Having noticed the boy's talent at an early age, his parents arranged piano lessons for him when he was six years old.

He was already an accomplished pianist when he entered the Vienna Conservatoire in 1875.

Much of his career was spent as an opera conductor working in Budapest, Hamburg and finally in Vienna, where his energy and competence as artistic director soon made the Vienna Court Opera the finest company in Europe.

Mahler resigned from this post in 1907 when he was unable to sustain the workload any longer due to heart problems and the death of his eldest daughter.

He spent the last years of his life conducting in Europe and the United States.

Mahlers compositions received little acclaim during his lifetime and it was not until the 1950's that his work became popular.

Mahler was a prolific composer and tried to write music so varied and grandiose that the whole world was reflected in it.

Mahler completed nine symphonies, leaving a tenth unfinished, in addition to Das Lied von der Erde (The Song of the Earth), a symphony in all but name, based on old Chinese poems.

Symphony No. 1 is sometimes known as Titan and includes a remarkable ironic funeral march that transforms a nursery tune.

Symphonies ns. 2, 3, 4 and 8 make use of choruses and vocal soloists.

Symphony No. 8 is known as the "Symphony of a Thousand" because of the number of performers it requires.

The symphonies, in their variety of mood, offer a reflection of the world, with music that may occasionally be garish and yet often reaches unsurpassable heights.

Mahler wrote a number of songs of singular beauty, some of which were re-used in orchestral settings.

The songs include settings of poems from the Romantic anthology Des Knaben Wunderhorn (The Boy's Magic Horn), Lieder eines fahrenden Gesellen (Songs of a Wayfarer) and Rueckert's Kindertotenlieder (Songs of the Death of Children).

Mahler's difficulties in getting his works accepted led him to say, "My time will come".

That time came in the mid 20th century, at a point when the development of the LP was allowing repeated hearings of the long and complex symphonies in competent and well-recorded performances.
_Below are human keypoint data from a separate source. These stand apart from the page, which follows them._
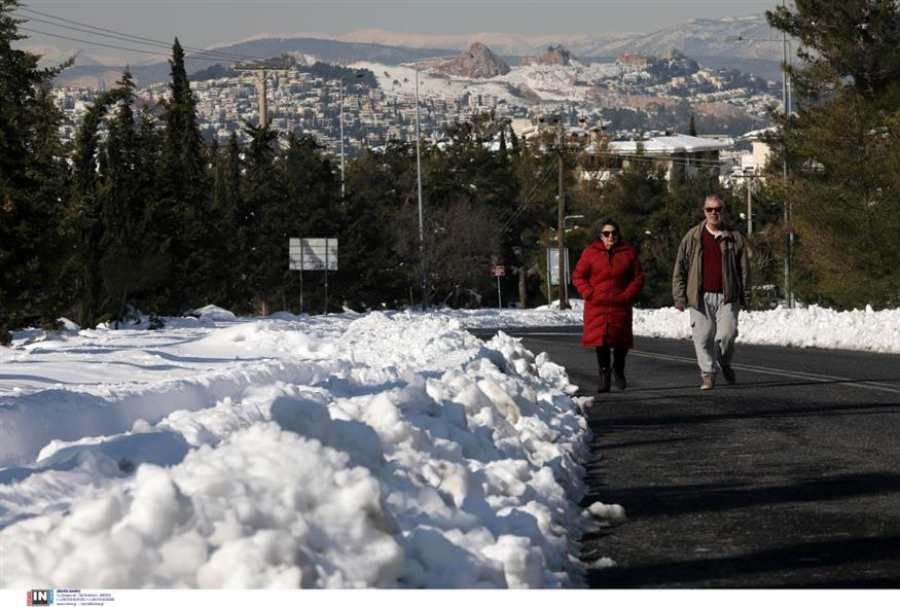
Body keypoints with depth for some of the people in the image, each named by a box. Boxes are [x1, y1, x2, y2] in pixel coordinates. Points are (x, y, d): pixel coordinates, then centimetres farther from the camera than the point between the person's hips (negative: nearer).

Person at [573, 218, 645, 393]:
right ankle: (604, 375, 4)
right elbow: (578, 276, 5)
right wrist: (589, 294, -8)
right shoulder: (590, 252, 3)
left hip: (620, 305, 1)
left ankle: (619, 370, 28)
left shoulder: (628, 252, 5)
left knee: (621, 340, 4)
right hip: (597, 306, -1)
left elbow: (638, 277, 8)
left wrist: (628, 295, -5)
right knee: (600, 340, -5)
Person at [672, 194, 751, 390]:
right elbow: (680, 269, 7)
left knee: (727, 334, -8)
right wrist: (680, 296, 1)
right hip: (701, 297, 0)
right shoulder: (693, 237, 6)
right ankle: (707, 374, 9)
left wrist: (745, 296, 6)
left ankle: (724, 363, 20)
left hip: (727, 296, 0)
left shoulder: (734, 238, 7)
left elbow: (744, 269, 10)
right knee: (703, 336, -2)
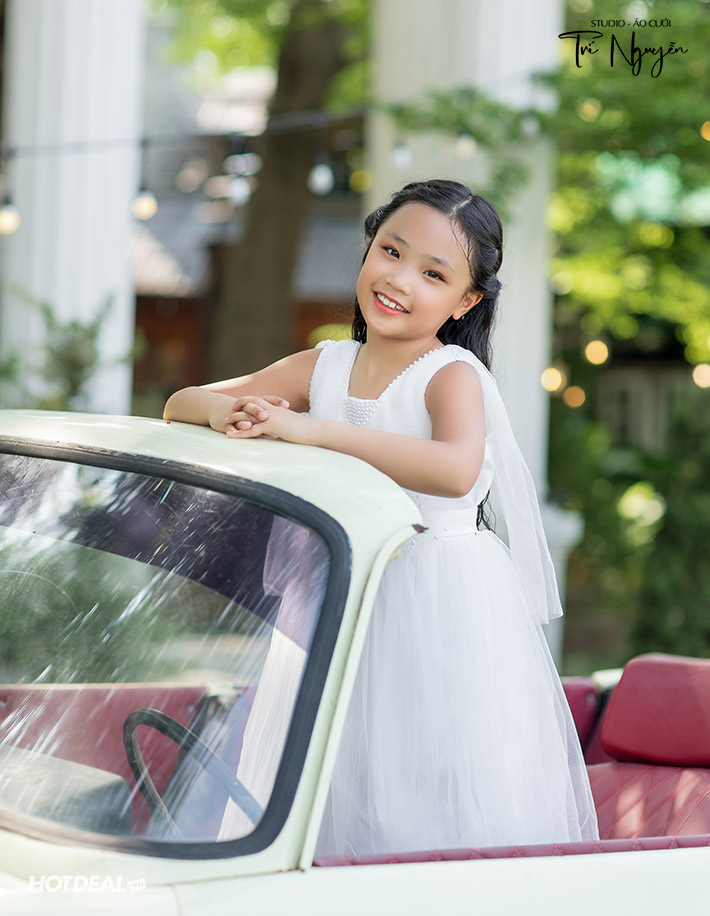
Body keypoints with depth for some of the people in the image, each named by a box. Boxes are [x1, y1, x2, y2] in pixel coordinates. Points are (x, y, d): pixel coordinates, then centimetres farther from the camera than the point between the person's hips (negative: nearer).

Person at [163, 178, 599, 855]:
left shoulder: (454, 373, -9)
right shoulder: (326, 367, 8)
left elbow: (454, 470, -32)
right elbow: (178, 406, 13)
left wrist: (311, 428, -32)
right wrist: (226, 410, -12)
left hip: (448, 613, -5)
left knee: (444, 810, -4)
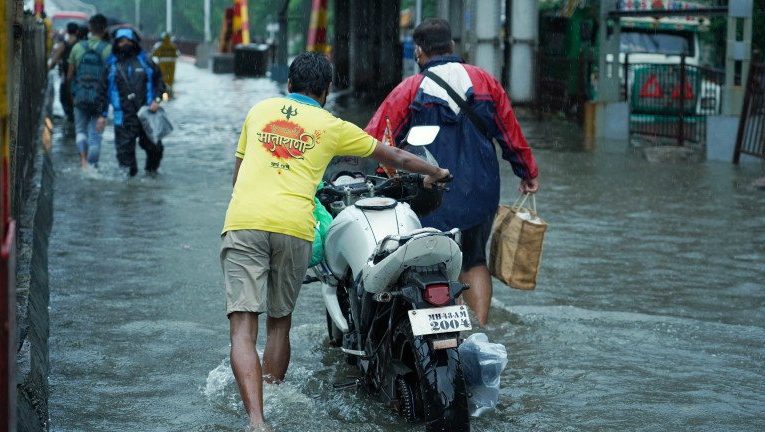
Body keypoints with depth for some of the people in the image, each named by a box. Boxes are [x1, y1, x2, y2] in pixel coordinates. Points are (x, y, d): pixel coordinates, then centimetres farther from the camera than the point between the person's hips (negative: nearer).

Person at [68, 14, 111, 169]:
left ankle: (83, 158, -6)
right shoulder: (108, 49, -9)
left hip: (80, 97, 1)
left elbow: (69, 76, 4)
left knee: (81, 129, 15)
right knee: (95, 133, 8)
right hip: (100, 98, -1)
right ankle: (92, 164, 5)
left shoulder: (77, 48, -2)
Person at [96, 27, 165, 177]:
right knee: (125, 149, -4)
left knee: (153, 146, 4)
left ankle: (152, 170, 28)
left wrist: (156, 99, -3)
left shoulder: (145, 61, 8)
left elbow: (159, 80, 13)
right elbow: (104, 90, 11)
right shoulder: (111, 65, 8)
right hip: (124, 117, 0)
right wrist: (102, 114, 8)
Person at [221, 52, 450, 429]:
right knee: (279, 321, 20)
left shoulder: (260, 110, 22)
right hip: (293, 227, 0)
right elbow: (396, 158, 27)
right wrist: (434, 173, 45)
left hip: (243, 222, 0)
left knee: (243, 327, -7)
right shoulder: (331, 126, 17)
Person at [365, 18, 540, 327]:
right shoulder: (484, 81, 5)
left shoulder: (410, 89, -4)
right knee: (474, 261, 17)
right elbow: (510, 131, 10)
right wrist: (527, 172, 22)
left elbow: (376, 137, -6)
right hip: (480, 193, 4)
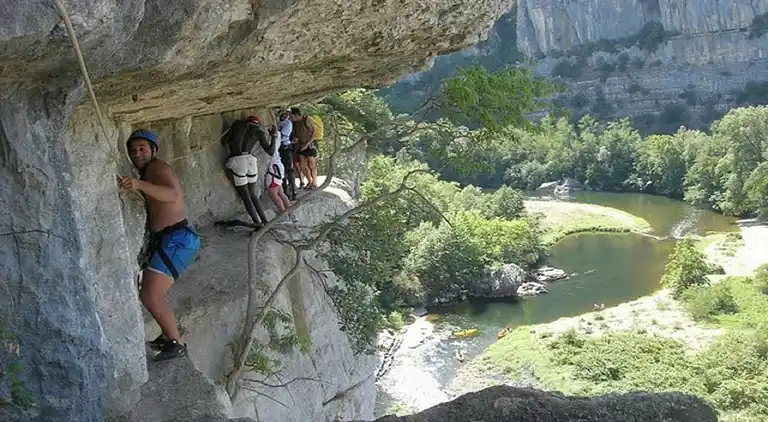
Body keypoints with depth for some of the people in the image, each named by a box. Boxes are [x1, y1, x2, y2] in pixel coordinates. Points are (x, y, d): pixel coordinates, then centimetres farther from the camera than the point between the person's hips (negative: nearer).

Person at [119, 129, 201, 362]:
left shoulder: (157, 167, -11)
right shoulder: (146, 173, 20)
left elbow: (173, 195, -33)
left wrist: (139, 185, -45)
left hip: (176, 239, -11)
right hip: (163, 240, 11)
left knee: (150, 296, -15)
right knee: (153, 293, 20)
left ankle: (176, 343, -3)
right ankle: (168, 336, 34)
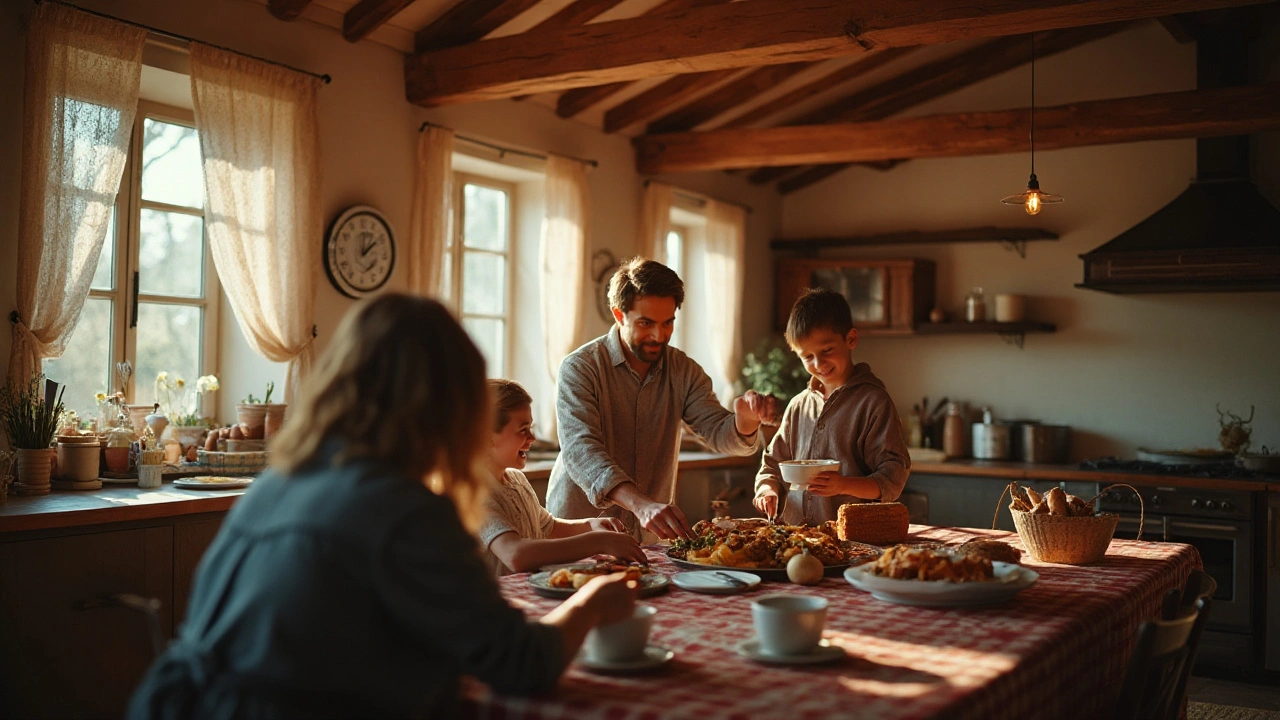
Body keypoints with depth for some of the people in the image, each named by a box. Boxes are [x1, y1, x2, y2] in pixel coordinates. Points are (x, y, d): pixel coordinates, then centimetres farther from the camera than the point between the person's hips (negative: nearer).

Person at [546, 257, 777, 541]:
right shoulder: (580, 369, -11)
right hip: (580, 530, -4)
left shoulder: (683, 371, 6)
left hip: (653, 533, 4)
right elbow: (581, 451, -24)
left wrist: (745, 419, -28)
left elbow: (719, 432, -4)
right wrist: (641, 504, -40)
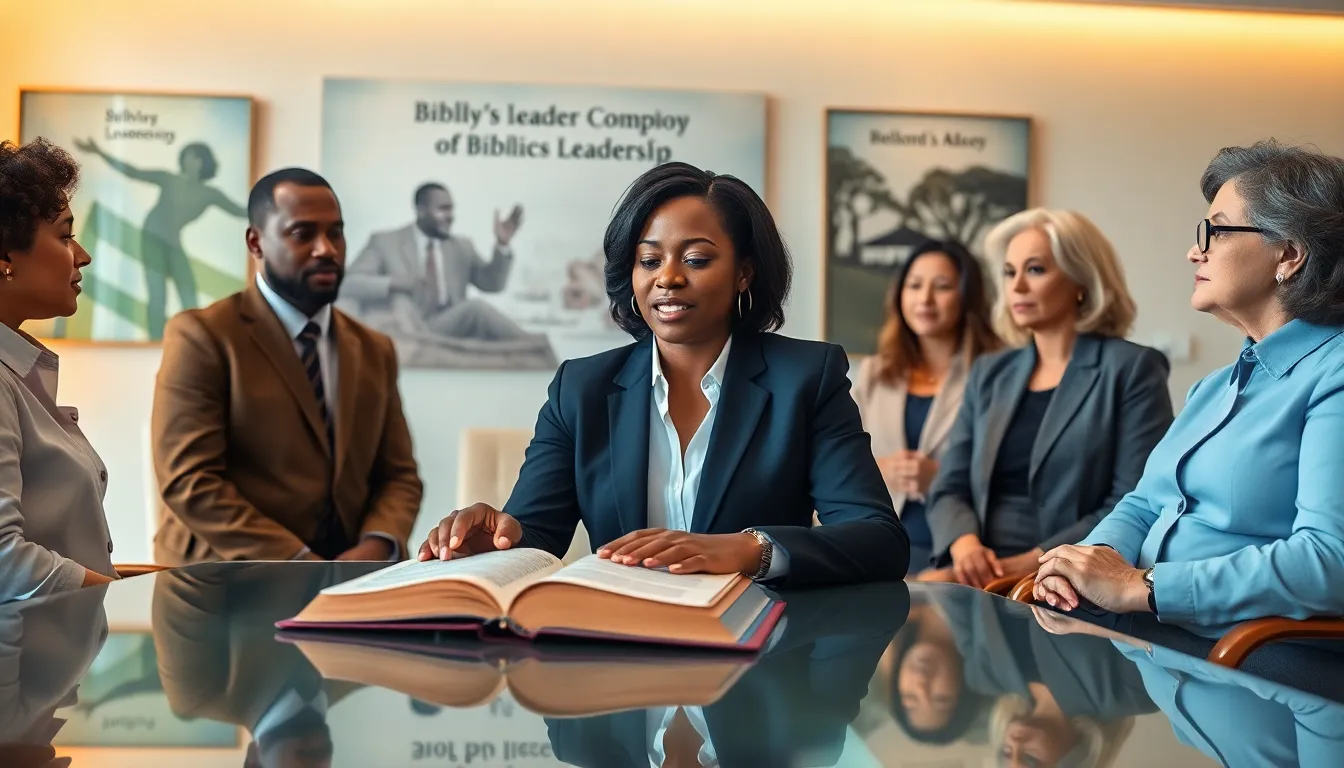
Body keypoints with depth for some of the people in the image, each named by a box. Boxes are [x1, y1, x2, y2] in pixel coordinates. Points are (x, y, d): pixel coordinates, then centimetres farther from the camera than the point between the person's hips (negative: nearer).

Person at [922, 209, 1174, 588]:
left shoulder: (1132, 369, 0)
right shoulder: (989, 374, 16)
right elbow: (950, 489, 11)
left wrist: (1033, 562, -17)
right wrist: (965, 544, -10)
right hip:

By 1956, every one of Mahler's symphonies (including Das Lied von der Erde and the opening Adagio movement of the unfinished Tenth Symphony) had been issued on LP; as had Des Knaben Wunderhorn, Das Klagende Lied, the song cycles, and many individual songs.

Advocated by both those who had known him (prominently among them the composers Alexander von Zemlinsky and Arnold Schoenberg), and by a generation of conductors including the American composer and conductor Leonard Bernstein, his works won over an audience hungry for the next wave of musical exploration.

In the late twentieth century, new musicological methods led to the extensive editing of his scores, leading to various attempts to complete the tenth symphony, such as by Deryck Cooke, and improved versions of the others.